Humans and other mammals are limited to seeing a range of wavelengths of light called visible light, which includes the wavelengths of the rainbow.

"We believe this technology will also work in human eyes, not only for generating super vision but also for therapeutic solutions in human red colour vision deficits", Xue said.

"When light enters the eye and hits the retina, the rods and cones-or photoreceptor cells-absorb the photons with visible light wavelengths and send corresponding electric signals to the brain", Han explained.

A Sino-U.S. joint research project has enhanced the vision of mice by using nanotechnology to make them see infrared light as well as visible light, which could lead to applications for humans to have an infrared vision in the future. But the nanoparticles capture the longer infrared wavelengths and emit shorter wavelengths that retinal cells can detect.

The injected nanoparticles anchored themselves to photoreceptors within the eyes of the mice. The mice, which are normally equipped with eyes capable only of seeing visible light, like us humans, have instead been given the ability to see near infrared light, effectively allowing them to see in the dark.

Mice, like humans, can not naturally see infrared, making them an ideal candidate for experimentation.

Nanoparticle (green) shown binding to the rods (violet) and cones (red) of the eye's retina. The particles were created to absorb the longer IR wavelengths and emit the shorter visible wavelengths, which are in turn absorbed by photoreceptor cells that signal the brain.

Researchers found that those critters receiving injections showed unconscious physical signs of infrared light detection (like pupils constricting), while the control group didn't respond.

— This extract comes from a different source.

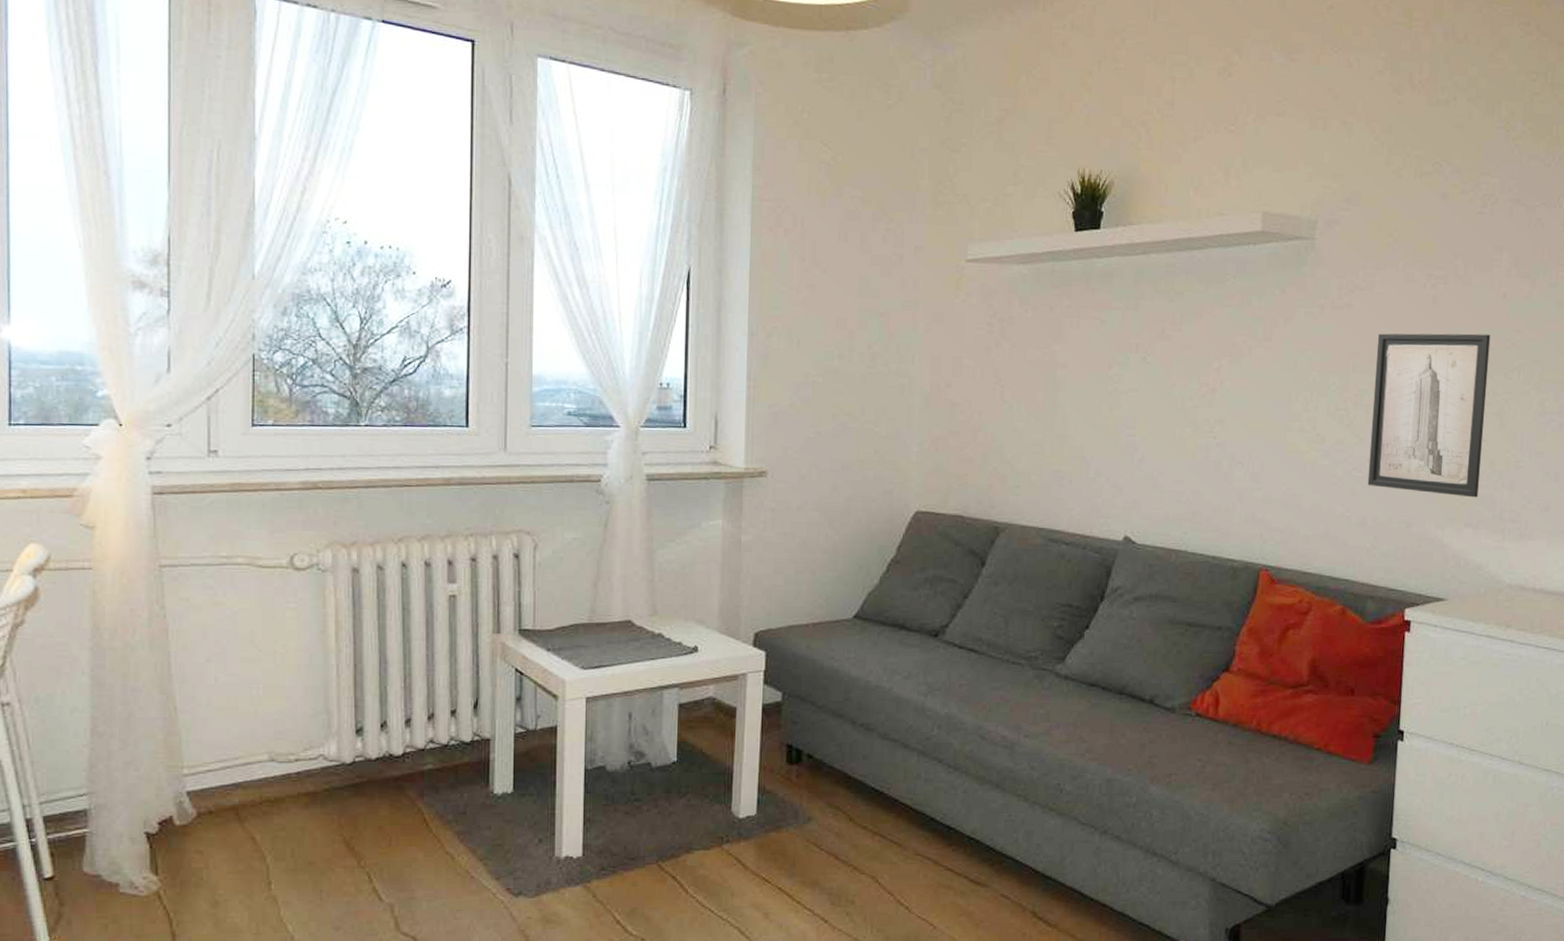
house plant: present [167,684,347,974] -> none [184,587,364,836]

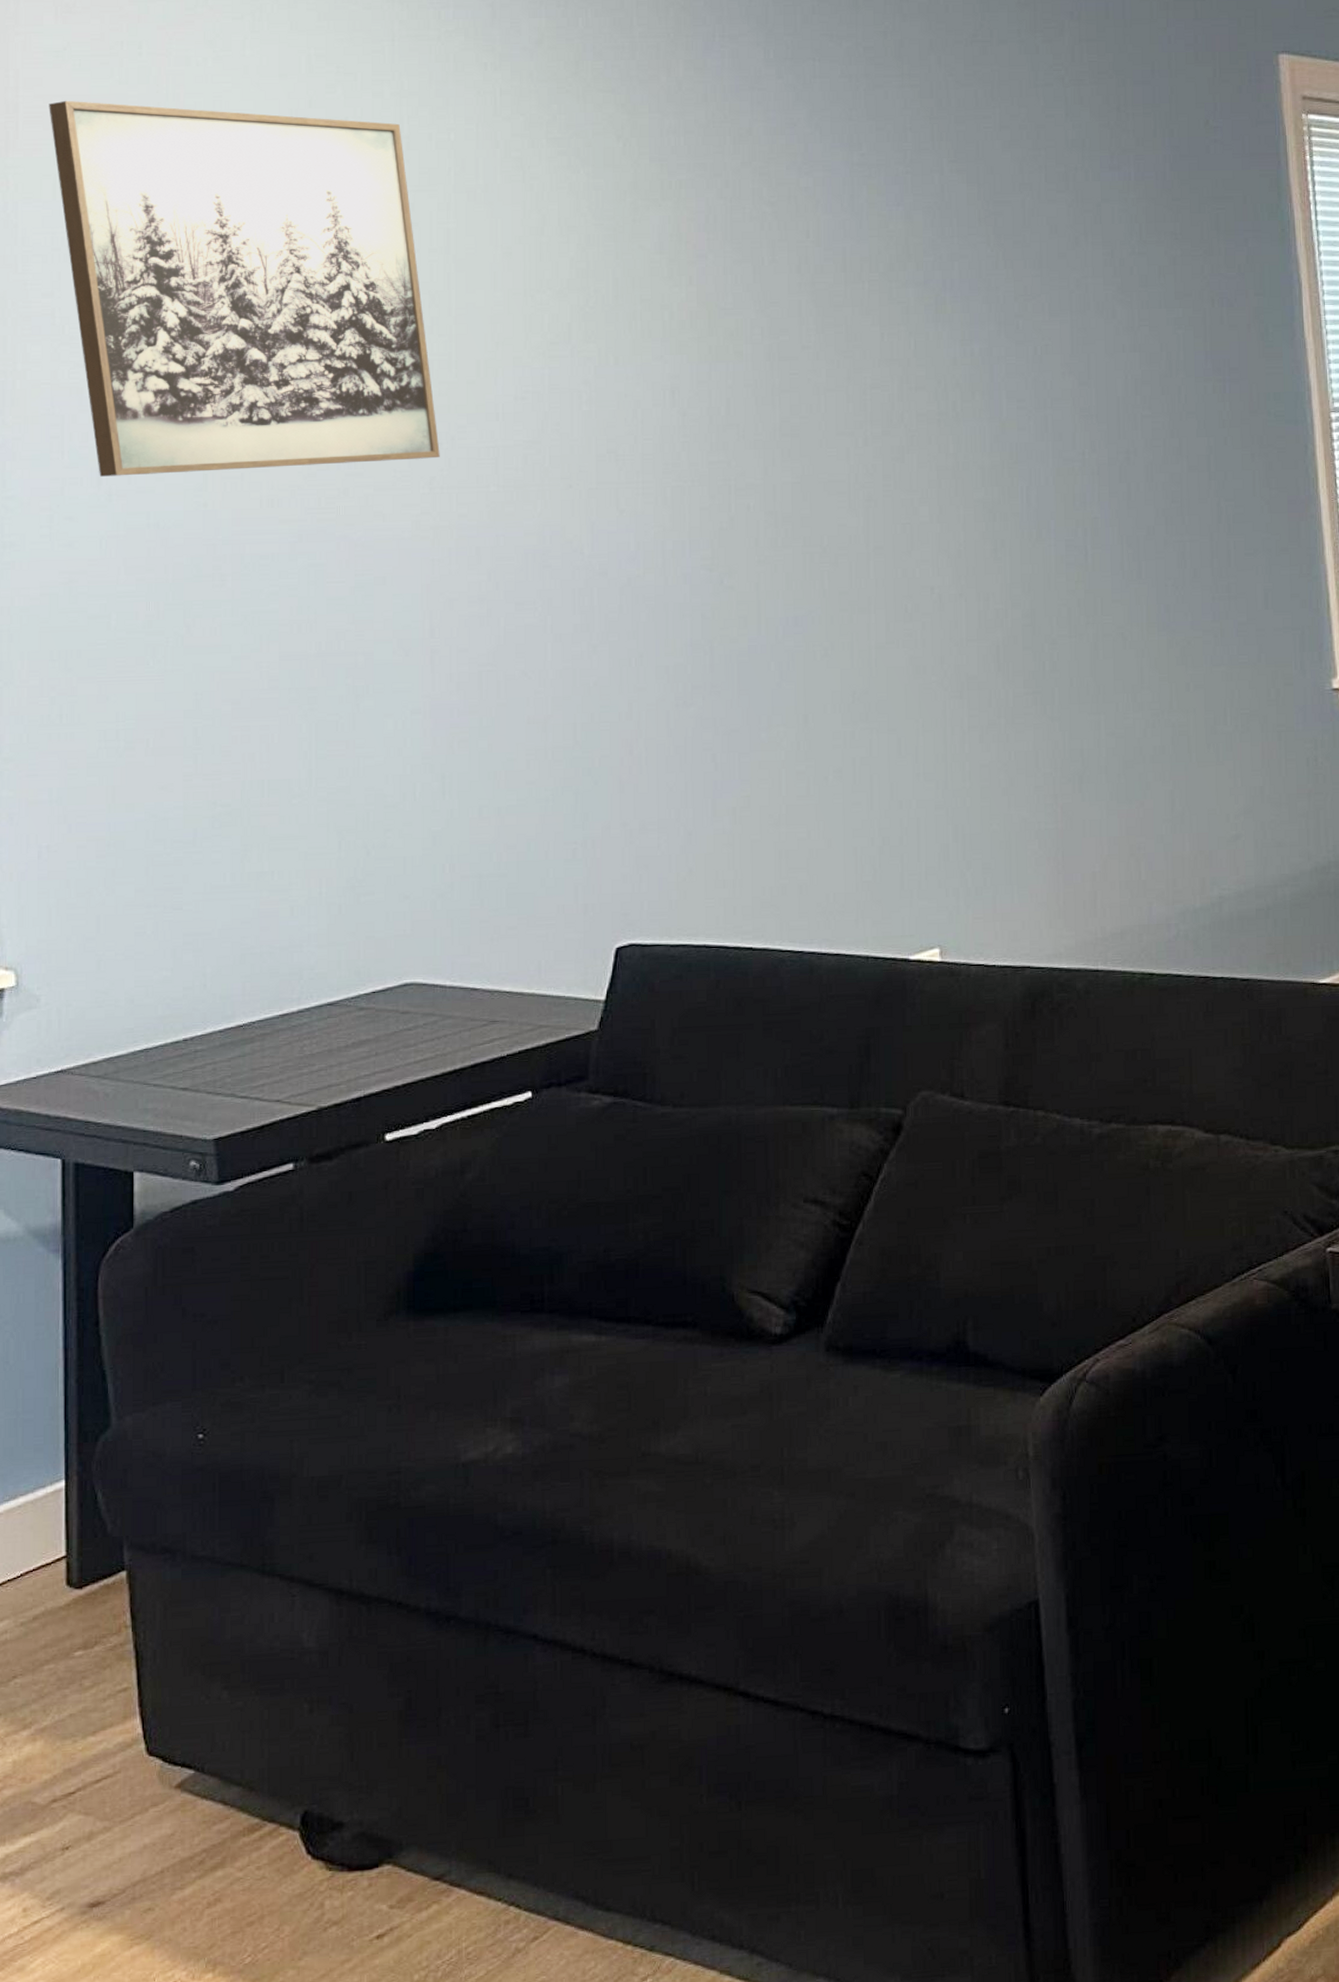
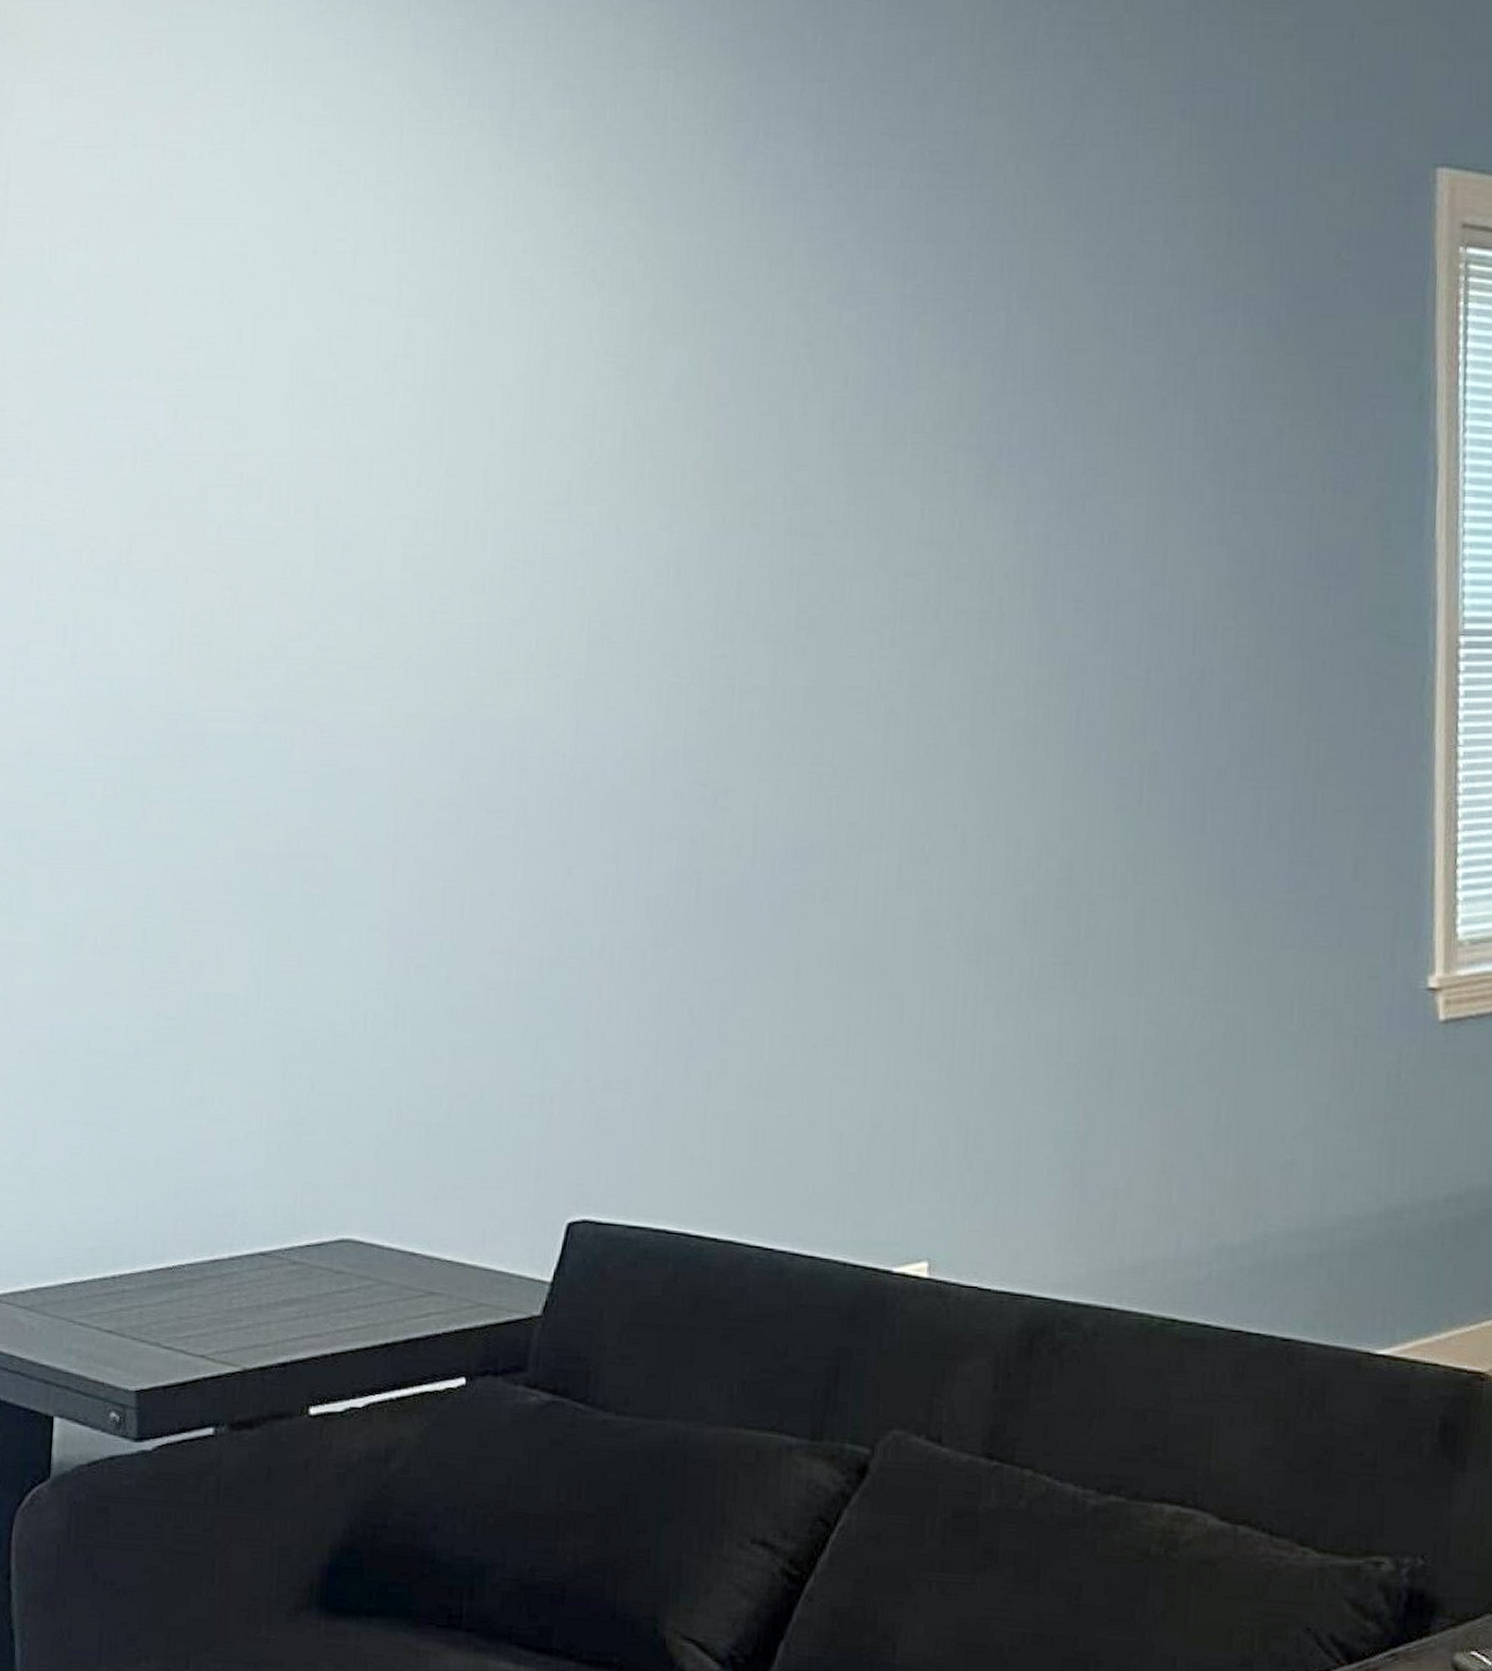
wall art: present [49,100,440,477] -> none [38,198,419,636]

The research, which was published in a new paper in the journal Cell, focused on formulating special nanoparticles that convert near infrared light into a greenish visible light. Although there was a minor side effect (a cloudy cornea), it disappeared within less than a week.

Other tests found no damage to the tissue's structure after injecting the nanoparticles right into the retina.

The researchers also think more work can be done to fine tune the emission spectrum of the nanoparticles to suit human eyes, which utilise more cones than rods for their central vision compared to mouse eyes.

A recent scientific breakthrough made jointly by scientists in China and the United States will enable mammals to see in the dark, and also serve as the basis for fixing human beings color blindness.